Step Three: Set and Communicate Invoicing Payment Conditions

Now that you have your process and actions decided, the final step to automating your invoicing is to set and communicate invoicing payment conditions to customers.

Remember to make it as easy as possible for customers to pay their invoices – this can be done in seconds with a digital infrastructure – and make sure that customers know when invoices are due for payment.

If you’re unsure of the efficiency or effectiveness of your invoicing process, you could always use a handful of customers as a focus group to see how responsive they are to varying payment conditions.
So, for instance, your invoicing payment could look something like this:

Set where payment is to be made > communicate payment conditions and how and when customers should make a payment > agree the actions, such as confirming the POS payment or sending invoices, complete with payment instructions.

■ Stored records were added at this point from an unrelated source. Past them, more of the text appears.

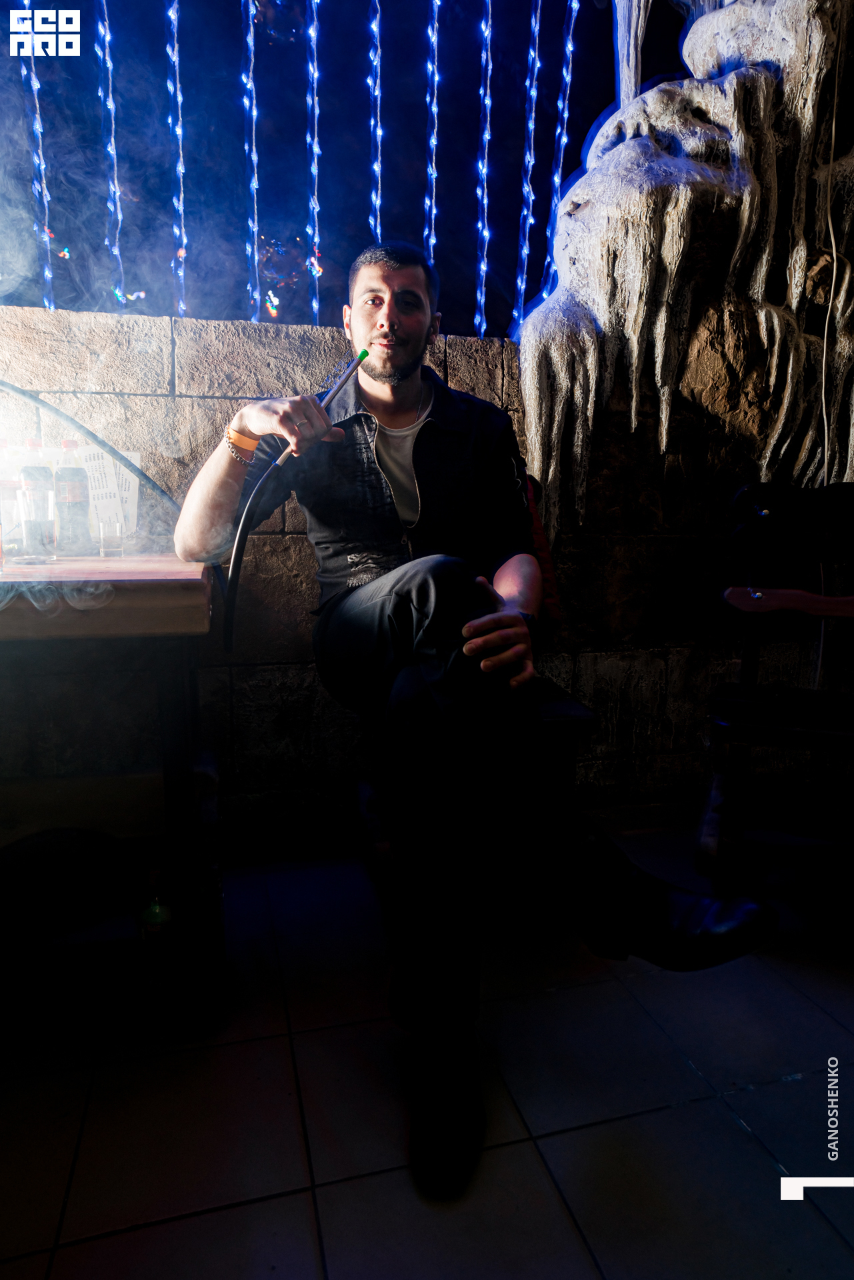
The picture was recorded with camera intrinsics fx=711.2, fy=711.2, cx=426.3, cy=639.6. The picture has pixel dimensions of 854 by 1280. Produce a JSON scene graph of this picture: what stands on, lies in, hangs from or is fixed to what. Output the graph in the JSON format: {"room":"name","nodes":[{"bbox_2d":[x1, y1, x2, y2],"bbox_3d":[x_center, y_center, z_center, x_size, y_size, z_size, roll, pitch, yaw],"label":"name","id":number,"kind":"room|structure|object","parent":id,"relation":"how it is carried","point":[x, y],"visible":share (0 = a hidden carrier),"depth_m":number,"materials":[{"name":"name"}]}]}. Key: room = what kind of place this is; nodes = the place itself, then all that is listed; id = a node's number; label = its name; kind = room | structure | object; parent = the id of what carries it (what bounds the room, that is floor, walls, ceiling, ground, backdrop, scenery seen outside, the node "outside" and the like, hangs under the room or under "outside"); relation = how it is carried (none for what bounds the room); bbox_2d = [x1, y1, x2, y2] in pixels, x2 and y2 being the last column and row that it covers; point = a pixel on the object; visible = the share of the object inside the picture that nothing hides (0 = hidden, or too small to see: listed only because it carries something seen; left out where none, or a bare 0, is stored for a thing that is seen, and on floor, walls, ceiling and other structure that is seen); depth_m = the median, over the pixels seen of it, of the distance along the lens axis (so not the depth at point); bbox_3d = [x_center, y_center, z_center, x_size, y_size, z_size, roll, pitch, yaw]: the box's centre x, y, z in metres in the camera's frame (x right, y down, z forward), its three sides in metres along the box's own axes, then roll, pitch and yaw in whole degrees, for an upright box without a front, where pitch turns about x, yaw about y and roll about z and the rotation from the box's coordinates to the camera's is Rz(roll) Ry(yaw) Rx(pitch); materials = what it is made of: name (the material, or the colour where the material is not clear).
{"room":"bar","nodes":[
{"label":"bar","id":0,"kind":"room"},
{"bbox_2d":[20,0,54,306],"bbox_3d":[-0.981,-1.385,1.771,0.060,1.212,0.067,-2,10,-15],"label":"string light","id":1,"kind":"object","parent":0,"point":[46,231],"visible":0.65,"depth_m":1.78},
{"bbox_2d":[165,0,187,314],"bbox_3d":[-0.657,-1.486,1.835,0.060,1.240,0.069,-2,10,-15],"label":"string light","id":2,"kind":"object","parent":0,"point":[183,251],"visible":0.8,"depth_m":1.84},
{"bbox_2d":[242,0,261,329],"bbox_3d":[-0.471,-1.457,1.878,0.057,1.180,0.065,-2,10,-15],"label":"string light","id":3,"kind":"object","parent":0,"point":[255,179],"visible":0.88,"depth_m":1.89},
{"bbox_2d":[306,0,321,324],"bbox_3d":[-0.305,-1.469,1.898,0.050,1.195,0.057,-2,10,-15],"label":"string light","id":4,"kind":"object","parent":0,"point":[312,36],"visible":0.88,"depth_m":1.90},
{"bbox_2d":[0,0,653,333],"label":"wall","id":5,"kind":"structure","parent":0,"point":[576,139],"depth_m":2.41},
{"bbox_2d":[95,0,127,310],"bbox_3d":[-0.815,-1.474,1.798,0.063,1.197,0.072,-2,10,-15],"label":"string light","id":6,"kind":"object","parent":5,"relation":"hanging from","point":[111,99],"visible":0.8,"depth_m":1.82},
{"bbox_2d":[540,0,579,302],"bbox_3d":[0.415,-1.600,2.169,0.066,1.167,0.068,-2,10,-15],"label":"string light","id":7,"kind":"object","parent":5,"relation":"hanging from","point":[571,31],"visible":0.89,"depth_m":2.16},
{"bbox_2d":[368,0,383,248],"bbox_3d":[-0.143,-1.481,1.997,0.054,1.184,0.059,-2,10,-15],"label":"string light","id":8,"kind":"object","parent":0,"point":[379,166],"visible":0.61,"depth_m":1.98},
{"bbox_2d":[0,298,851,838],"bbox_3d":[-0.093,-0.148,2.047,4.616,1.408,0.223,-2,10,-15],"label":"stone wall","id":9,"kind":"structure","parent":0,"point":[168,369],"depth_m":1.89,"materials":[{"name":"stone"}]},
{"bbox_2d":[514,0,853,540],"bbox_3d":[0.958,-1.182,2.041,1.260,1.916,0.748,-2,10,-15],"label":"rock formation","id":10,"kind":"object","parent":9,"relation":"attached to","point":[688,191],"visible":0.77,"depth_m":1.95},
{"bbox_2d":[812,19,845,693],"bbox_3d":[1.157,-0.855,2.024,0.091,2.131,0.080,-2,10,-15],"label":"cable","id":11,"kind":"object","parent":9,"relation":"attached to","point":[825,469],"visible":0.78,"depth_m":2.03,"materials":[{"name":"white plastic"}]},
{"bbox_2d":[0,814,853,1279],"bbox_3d":[0.221,0.868,0.477,4.543,0.104,3.602,-2,10,-15],"label":"tiled floor","id":12,"kind":"structure","parent":0,"point":[733,1131],"depth_m":1.11,"materials":[{"name":"tile"}]},
{"bbox_2d":[0,558,218,1036],"bbox_3d":[-0.987,0.278,1.296,1.182,0.788,0.576,-2,10,-15],"label":"wooden table","id":13,"kind":"object","parent":12,"relation":"on","point":[168,582],"visible":0.95,"depth_m":1.24,"materials":[{"name":"brown wood"}]},
{"bbox_2d":[0,443,23,554],"bbox_3d":[-0.876,-0.290,1.462,0.070,0.229,0.069,-2,10,-15],"label":"bottle","id":14,"kind":"object","parent":13,"relation":"on","point":[13,497],"visible":0.83,"depth_m":1.45,"materials":[{"name":"clear"}]},
{"bbox_2d":[18,441,55,556],"bbox_3d":[-0.813,-0.293,1.472,0.065,0.233,0.066,-2,10,-15],"label":"bottle","id":15,"kind":"object","parent":13,"relation":"on","point":[31,472],"visible":0.73,"depth_m":1.45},
{"bbox_2d":[19,490,55,560],"bbox_3d":[-0.745,-0.222,1.368,0.068,0.134,0.068,-2,10,-15],"label":"drinking glass","id":16,"kind":"object","parent":13,"relation":"on","point":[31,512],"visible":0.98,"depth_m":1.35,"materials":[{"name":"clear glass"}]},
{"bbox_2d":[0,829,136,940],"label":"black bowl","id":17,"kind":"object","parent":13,"relation":"in","point":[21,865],"visible":0.98,"depth_m":1.37,"materials":[{"name":"black"}]},
{"bbox_2d":[53,439,91,554],"bbox_3d":[-0.756,-0.304,1.509,0.064,0.242,0.063,-2,10,-15],"label":"bottle","id":18,"kind":"object","parent":13,"relation":"on","point":[73,497],"visible":0.99,"depth_m":1.49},
{"bbox_2d":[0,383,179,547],"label":"tube","id":19,"kind":"object","parent":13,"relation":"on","point":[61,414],"visible":0.83,"depth_m":1.55,"materials":[{"name":"black"}]},
{"bbox_2d":[95,520,125,558],"bbox_3d":[-0.651,-0.206,1.468,0.058,0.075,0.058,-2,10,-15],"label":"drinking glass","id":20,"kind":"object","parent":13,"relation":"on","point":[118,535],"visible":0.98,"depth_m":1.45,"materials":[{"name":"clear glass"}]},
{"bbox_2d":[80,443,141,540],"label":"menu","id":21,"kind":"object","parent":13,"relation":"on","point":[128,477],"visible":0.62,"depth_m":1.59,"materials":[{"name":"white paper"}]},
{"bbox_2d":[137,868,175,997],"bbox_3d":[-0.512,0.535,1.350,0.062,0.201,0.061,-2,10,-15],"label":"bottle","id":22,"kind":"object","parent":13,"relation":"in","point":[153,918],"visible":0.99,"depth_m":1.33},
{"bbox_2d":[352,478,595,927],"bbox_3d":[0.065,0.119,1.704,0.470,0.954,0.721,-2,10,-15],"label":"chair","id":23,"kind":"object","parent":12,"relation":"on","point":[362,785],"visible":0.28,"depth_m":1.53,"materials":[{"name":"wood"}]},
{"bbox_2d":[164,242,775,1194],"bbox_3d":[-0.020,-0.073,1.396,0.719,1.436,1.230,-2,10,-15],"label":"man","id":24,"kind":"object","parent":23,"relation":"on","point":[404,364],"visible":0.97,"depth_m":1.19},
{"bbox_2d":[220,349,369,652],"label":"hose","id":25,"kind":"object","parent":24,"relation":"in","point":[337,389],"visible":0.96,"depth_m":1.41,"materials":[{"name":"black plastic"}]},
{"bbox_2d":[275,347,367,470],"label":"hookah mouthpiece","id":26,"kind":"object","parent":24,"relation":"in","point":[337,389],"visible":0.9,"depth_m":1.40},
{"bbox_2d":[524,471,561,628],"bbox_3d":[0.157,-0.218,1.782,0.304,0.415,0.325,-2,10,-15],"label":"red bag","id":27,"kind":"object","parent":23,"relation":"on","point":[541,539],"visible":0.18,"depth_m":1.75,"materials":[{"name":"red fabric"}]},
{"bbox_2d":[696,480,853,880],"bbox_3d":[1.060,0.114,1.691,0.671,0.998,0.722,4,10,20],"label":"wooden chair","id":28,"kind":"object","parent":12,"relation":"on","point":[728,715],"visible":0.98,"depth_m":1.81,"materials":[{"name":"brown wood"}]},
{"bbox_2d":[724,586,853,617],"bbox_3d":[0.998,-0.082,1.708,0.381,0.091,0.197,-2,10,-15],"label":"armrest","id":29,"kind":"object","parent":28,"relation":"on","point":[845,599],"visible":1,"depth_m":1.74,"materials":[{"name":"brown wood"}]},
{"bbox_2d":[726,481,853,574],"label":"black bag","id":30,"kind":"object","parent":28,"relation":"on","point":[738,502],"visible":0.97,"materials":[{"name":"black leather"}]},
{"bbox_2d":[424,0,439,266],"bbox_3d":[0.016,-1.555,2.031,0.054,1.167,0.058,-2,10,-15],"label":"string light","id":31,"kind":"object","parent":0,"point":[429,31],"visible":0.68,"depth_m":2.02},
{"bbox_2d":[475,0,492,343],"bbox_3d":[0.167,-1.528,2.058,0.056,1.274,0.061,-2,10,-15],"label":"string light","id":32,"kind":"object","parent":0,"point":[484,56],"visible":0.86,"depth_m":2.06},
{"bbox_2d":[513,0,541,333],"bbox_3d":[0.299,-1.545,2.110,0.061,1.293,0.065,-2,10,-15],"label":"string light","id":33,"kind":"object","parent":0,"point":[519,284],"visible":0.88,"depth_m":2.10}
]}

Now, as simple as this is to do, any automating process is only as effective as the ease and convenience that customers experience when paying invoices. If you want to provide optimal customer service and build brand advocates, having your business leverage technological innovations, like AI learning and mobile payment accessibility is the only way to do it.

The Future of Invoice Processing Using OCR Recognition

There’s no denying that automation holds the key to the future of invoice processing. From a commercial standpoint the benefits afforded by technologies like OCR invoice and receipt data recognition far outweigh laborious manual processing. From a customer standpoint, the convenience and ease at which automation allows them to pay invoices builds brand advocates.

Lost or misplaced invoices will become a problem of the past. Commercial compliance and security will be optimized, and process errors will be eradicated.

However, perhaps most importantly, organizations have recognized that invoice processing is no longer a back-office function. Don’t believe us? 51% of accounts payable practitioners anticipate that by the end of 2021, most of the paper invoicing will be eliminated.

The only real question left is… how prepared is your business for invoice automation?